Cameras (Reconyx Hyperfire; Reconyx, Inc., Holmen, WI, USA) triggered by an infrared heat-and-motion detector were located ∼200 m apart in a grid of 16 cameras on each plot (Fig. 1); only one camera was placed at each location. Cameras were active from mid-January until mid-March, 2014–2017 (∼60 days/year). All cameras were set to record 5 images during each detection event, with a 1-sec delay between images. We set cameras with a minimum time of 5 min between sets of images. Cameras remained continuously activated (except when malfunctions occurred); date and time were automatically stamped on each image. Cameras were visited frequently to check batteries and camera placement (cameras were occasionally disturbed by Tayassu pecari). Assuming that individual animals within 100 m of the perimeter of the camera grid (i.e., half the distance between cameras) might be expected to pass in front of a camera at some point, then the 16 cameras would have covered an area of approximately 64 ha; the area sampled would be ∼100 ha if individuals within 200 m from the perimeter might be detected. Many individuals of large species (e.g., Panthera onca) certainly range well beyond the area covered by the camera grid; other, smaller species (e.g., Myoprocta pratti) may occupy areas sampled by only one camera. We calculated number of trap-days for each camera location as the time the camera was placed in operation until it was taken down or until the last image was taken (based on the date and time stamp on the images) if batteries had failed or other malfunctions had occurred. We combined records across months during each year.

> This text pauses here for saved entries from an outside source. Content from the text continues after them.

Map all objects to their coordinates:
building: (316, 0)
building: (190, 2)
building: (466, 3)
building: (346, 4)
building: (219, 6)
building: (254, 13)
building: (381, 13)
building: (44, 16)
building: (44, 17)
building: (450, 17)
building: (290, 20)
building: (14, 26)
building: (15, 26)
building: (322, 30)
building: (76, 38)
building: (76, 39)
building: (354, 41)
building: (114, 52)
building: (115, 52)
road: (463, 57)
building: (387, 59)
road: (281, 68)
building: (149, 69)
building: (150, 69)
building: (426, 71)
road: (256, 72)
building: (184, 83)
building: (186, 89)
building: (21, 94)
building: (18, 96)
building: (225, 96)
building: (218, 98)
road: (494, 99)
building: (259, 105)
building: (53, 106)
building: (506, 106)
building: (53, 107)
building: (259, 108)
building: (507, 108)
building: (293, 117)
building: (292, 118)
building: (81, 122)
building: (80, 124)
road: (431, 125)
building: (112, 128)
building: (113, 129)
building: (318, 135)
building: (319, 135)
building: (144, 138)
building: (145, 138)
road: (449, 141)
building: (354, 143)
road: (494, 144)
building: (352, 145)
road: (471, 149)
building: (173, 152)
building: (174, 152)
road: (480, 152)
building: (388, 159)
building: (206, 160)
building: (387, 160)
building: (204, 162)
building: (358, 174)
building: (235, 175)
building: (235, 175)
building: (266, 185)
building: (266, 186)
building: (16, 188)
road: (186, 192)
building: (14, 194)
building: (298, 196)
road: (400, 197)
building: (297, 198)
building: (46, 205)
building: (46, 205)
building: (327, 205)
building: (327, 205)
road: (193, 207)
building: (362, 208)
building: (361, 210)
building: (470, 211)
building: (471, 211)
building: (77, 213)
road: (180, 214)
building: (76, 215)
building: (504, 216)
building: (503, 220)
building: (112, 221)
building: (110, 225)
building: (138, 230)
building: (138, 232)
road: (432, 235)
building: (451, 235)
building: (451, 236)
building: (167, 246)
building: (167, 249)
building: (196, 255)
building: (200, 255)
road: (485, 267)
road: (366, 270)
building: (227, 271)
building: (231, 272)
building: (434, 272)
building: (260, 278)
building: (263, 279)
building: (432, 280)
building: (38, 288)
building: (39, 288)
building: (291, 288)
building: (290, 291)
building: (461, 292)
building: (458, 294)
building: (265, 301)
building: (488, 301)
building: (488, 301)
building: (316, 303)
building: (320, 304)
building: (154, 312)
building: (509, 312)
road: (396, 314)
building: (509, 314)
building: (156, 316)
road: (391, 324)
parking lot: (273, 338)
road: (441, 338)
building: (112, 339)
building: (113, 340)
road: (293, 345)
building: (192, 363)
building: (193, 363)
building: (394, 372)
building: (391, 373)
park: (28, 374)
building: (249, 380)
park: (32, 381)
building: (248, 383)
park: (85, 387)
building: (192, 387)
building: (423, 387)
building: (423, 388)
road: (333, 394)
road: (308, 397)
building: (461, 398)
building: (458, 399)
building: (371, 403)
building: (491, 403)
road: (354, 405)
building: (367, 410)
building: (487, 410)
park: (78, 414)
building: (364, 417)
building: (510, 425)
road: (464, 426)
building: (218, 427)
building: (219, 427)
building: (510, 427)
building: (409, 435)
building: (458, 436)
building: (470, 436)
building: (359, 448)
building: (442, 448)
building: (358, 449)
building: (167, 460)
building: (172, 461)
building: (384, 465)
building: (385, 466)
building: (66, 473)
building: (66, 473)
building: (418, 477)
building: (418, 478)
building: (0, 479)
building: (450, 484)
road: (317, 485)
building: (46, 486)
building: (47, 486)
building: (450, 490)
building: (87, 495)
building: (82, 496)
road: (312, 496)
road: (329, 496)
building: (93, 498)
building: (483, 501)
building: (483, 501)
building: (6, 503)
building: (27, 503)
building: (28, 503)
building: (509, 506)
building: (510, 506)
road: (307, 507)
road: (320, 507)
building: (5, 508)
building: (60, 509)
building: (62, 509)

Both plots were surveyed to record elevation (at 25 m intervals), locations of permanent markers, and stream courses. These data were used to produce GIS databases for permanent grid markers, streams, elevation, slope, and aspect (Loiselle et al., 2007). We used 50 and 100-m buffers around each camera to characterize environmental space around each camera location. Plots were first divided into 1 × 1-m grid cells and assigned unique numbers to each camera location. Thus, grid cells within either 50 or 100 m of each camera were identified by the same value. The environmental characteristics of each location were then determined using zonal statistics in GIS (SPATIAL ANALYST, ESRI, Redlands, CA, USA). Zonal statistics provide minimum, maximum, mean, and standard deviation of values for each environmental variable; camera identification values defined the zones. After examining correlations among variables, we retained mean and standard deviation of elevation (m), slope (degrees), and distance (Euclidean) from stream (m).

Analyses

We summarized images by species and date. We classified images as belonging to independent records if more than 30 min elapsed between consecutive images of the same species at a given location (O’Brien, Kinnaird & Wibisono, 2003; Datta, Anand & Naniwadekar, 2008; Blake et al., 2011). We indexed activity in terms of number of images/100 trap-days (hereafter referred to as capture rates; i.e., captures of images) irrespective of the number of individuals in each image (e.g., peccaries often were represented by multiple individuals). We do not assume that such rates are a true estimate of actual abundance (Burton et al., 2015) but simply assume that, for comparative purposes, such rates provide a reasonable estimate of activity (frequency with which animals pass in front of a camera) at a given camera location (Foster, Harmsen & Doncaster, 2010; Blake et al., 2011; Meyer et al., 2015; Blake et al., 2017). Capture rates may be affected by factors that do not relate directly to abundance so interpretation of results must keep these limitations in mind. The distance between camera locations in this study is considerably less than that found in most camera-trap studies (reviewed by Burton et al., 2015) and, as consequence, images from different cameras are not necessarily independent as individuals of a variety of species, particularly larger species (e.g., Panthera onca, Puma concolor, Leopardus pardalis, Tayassu peccari, Pecari tajacu, Tapirus terrestris) may be recorded at more than one location (Blake et al., 2014; Blake et al., 2016). Thus, rates of capture may reflect variation in spatial activity patterns as well as variation in numbers of individuals. Differences in yearly capture rates between plots were evaluated with a paired t-test. We used correlation (Spearman’s rank) tests to examine the level of similarity in capture rates of species between plots within a year and between years within a plot. We also calculated an interpolated jackknife estimate of number of species present during a given sample using program SPECRICH (Hines, 1996).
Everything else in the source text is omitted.